Inexplicably these different voices are not yet registering with the administration. In a move that can only be characterized as financial malpractice, the mayor proposes to close a $180 million gap by at least $97 million in one-time cuts. Contributions to the city’s various reserve funds will be suspended. San Diego will take out a loan to finance a legally required contribution to the pension fund over the next five years.

Like a teenager looking for date money under the sofa cushions, the city will once again transfer money from funds promised for certain infrastructure spending to prop up general fund operating expenses.

Have no doubt, these are one-time measures. After next fiscal year they must be backfilled with new cuts, exuberant revenue growth, and/or dramatic improvements in the financial health of the city’s pension system.

This is the equivalent of deciding that, rather than cutting expenses, a family faced with red ink should close out its savings account and go to the Del Mar racetrack and start playing the ponies. I guess City Hall could hit the daily double and come out smelling like roses in 2012. The city’s economists could be better than 99 percent of their brethren and we might see rapid declines in unemployment, significant increases in discretionary spending, and resulting spikes in TOT and sales tax receipts.

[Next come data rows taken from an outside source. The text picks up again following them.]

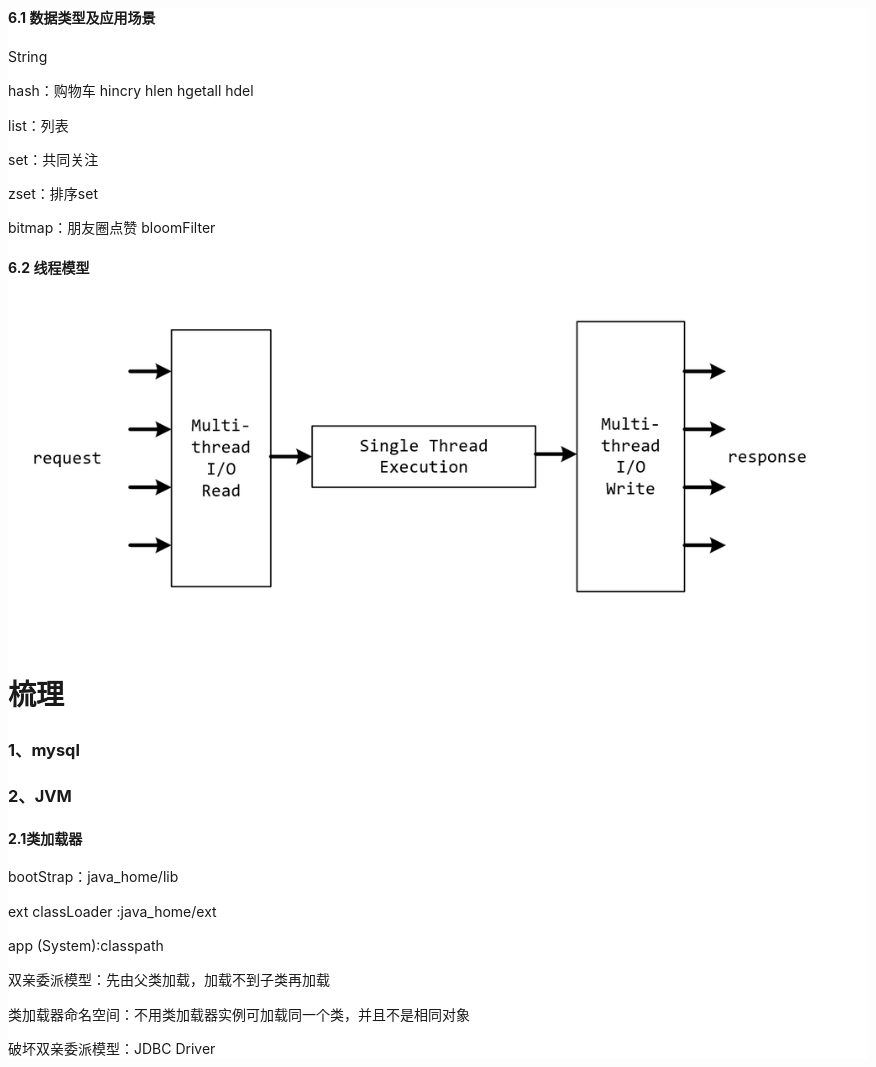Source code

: #### 6.1 数据类型及应用场景

String

hash：购物车  hincry  hlen hgetall hdel 

list：列表

set：共同关注

zset：排序set

bitmap：朋友圈点赞   bloomFilter



#### 6.2 线程模型

![multi-thread-io-arch](./image/redis6多线程.png)

# 梳理

### 1、mysql

### 2、JVM

#### 2.1类加载器

bootStrap：java_home/lib

 ext classLoader :java_home/ext

 app (System):classpath

双亲委派模型：先由父类加载，加载不到子类再加载

类加载器命名空间：不用类加载器实例可加载同一个类，并且不是相同对象

破坏双亲委派模型：JDBC Driver
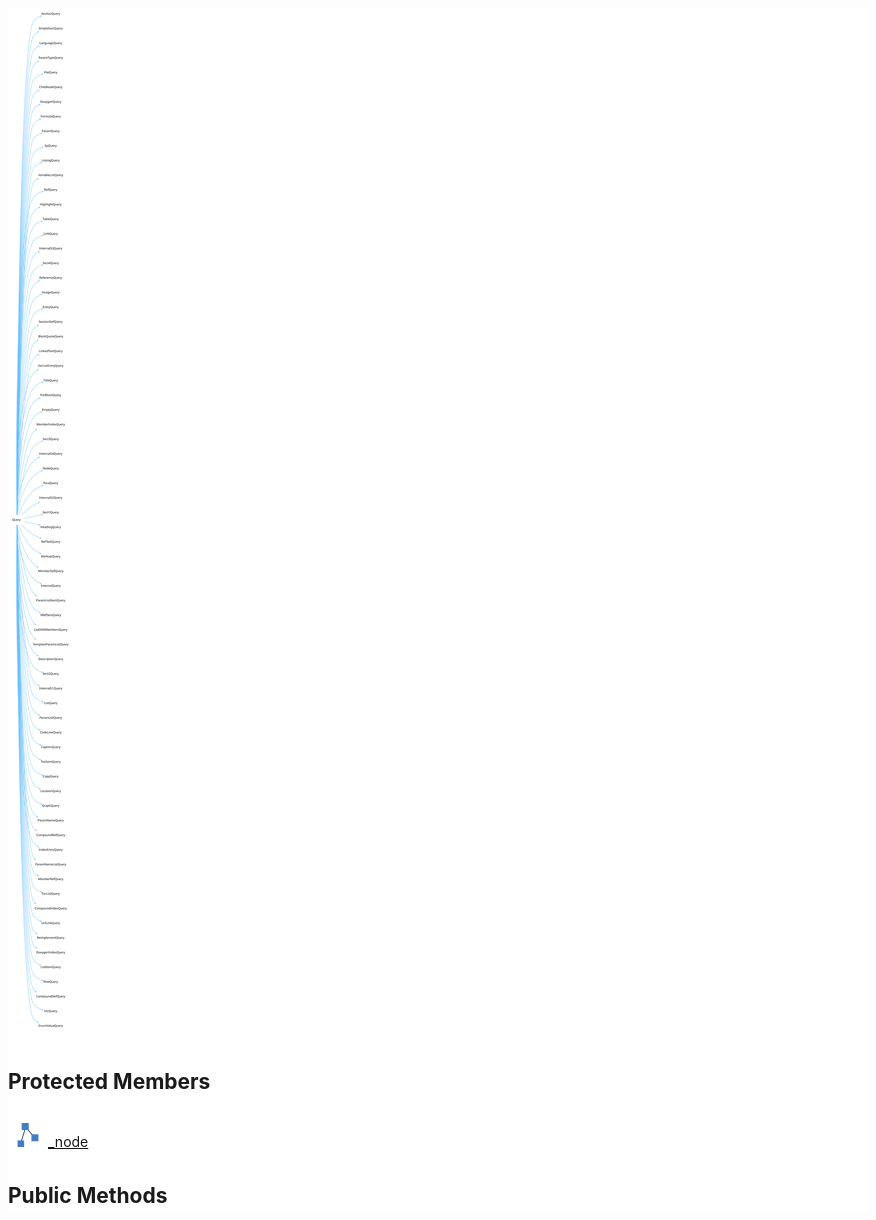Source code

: <img src="../images/dot/internal-diagram-57.dot.svg"/><br/>
<a id="protected-members"></a>
<h2>Protected Members</h2>
<span class="icon-list-item"><a href="#_node" class="icon-list-item"><img src="../images/class.svg" class="icon-list-item"/><span class="icon-list-item">_node</span>
</a>
</span>
<br/>
<a id="public-methods"></a>
<h2>Public Methods</h2>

Much more likely, however, is that that in about a year from now the city will once again be trying to do financial triage to close a $100 million shortfall, having wasted another year without a long-term strategic plan on how to rationally par down expenses.  In all likelihood that “plan” will be released the day before Thanksgiving with the cynical hope that a compressed timeline will mean no alterative emerges and criticisms lag the news cycle.

Sadly, what we have is the kind of shell game that has characterized present day Sacramento’s worst “get-out-of-town” budgets.  Unless sanity prevails, it will be so easy to “support the mayor” and pass, with only minor tweaking, this plan of action and kick the can down the road another year.

The courageous stance would be to reject the proposed “solution.” Interested observers should demand a new plan that closes at least 75 percent of the gap with on-going reductions. A hard conversation needs to take place between the council and the administration over every general fund department and what services are being funded that are “nice-to-haves.”

To kick things off, I would ask how in the world can the city propose to continue to spend over $6 million to subsidize arts organizations while adopting a budget that is balanced by “browning out” fire companies in a city which fails to meet national standards in respect to response times, under invests in fire protection compared to surrounding communities, and which has suffered two of the worst fires in California’s history in the past five years?

By what conceivable logic leads the administration to propose spending $500,000+ to open new facilities when the city will be suspending fire and police academies? Why in the world is upper management not taking additional pay cuts in FY 2010 and FY 2011 when so many taxpayers are out of work and so many more have had to take pay cuts and accept unpaid furloughs?

No one “likes” cutting budgets. The mayor is right to point out that a reduction of $180 million out of the FY 2010 and FY 2011 general fund budget will be devastating and widely felt. But the painful logic of budgetary accounting is inexorable.

At some point, real cuts are going to have to be made. The question is whether, when the piper finally has to be paid, the cuts are haphazard and done for political expediency or whether they reflect a sober effort to, once and for all, address the structural deficit and make reductions in a strategic and smart way?

Here is hoping that during the next two weeks all the observers that have looked at the budget stand up and loudly yell “enough!”

Steve Francis, the founder and former chairman of AMN Healthcare, ran for mayor in 2005 and 2008.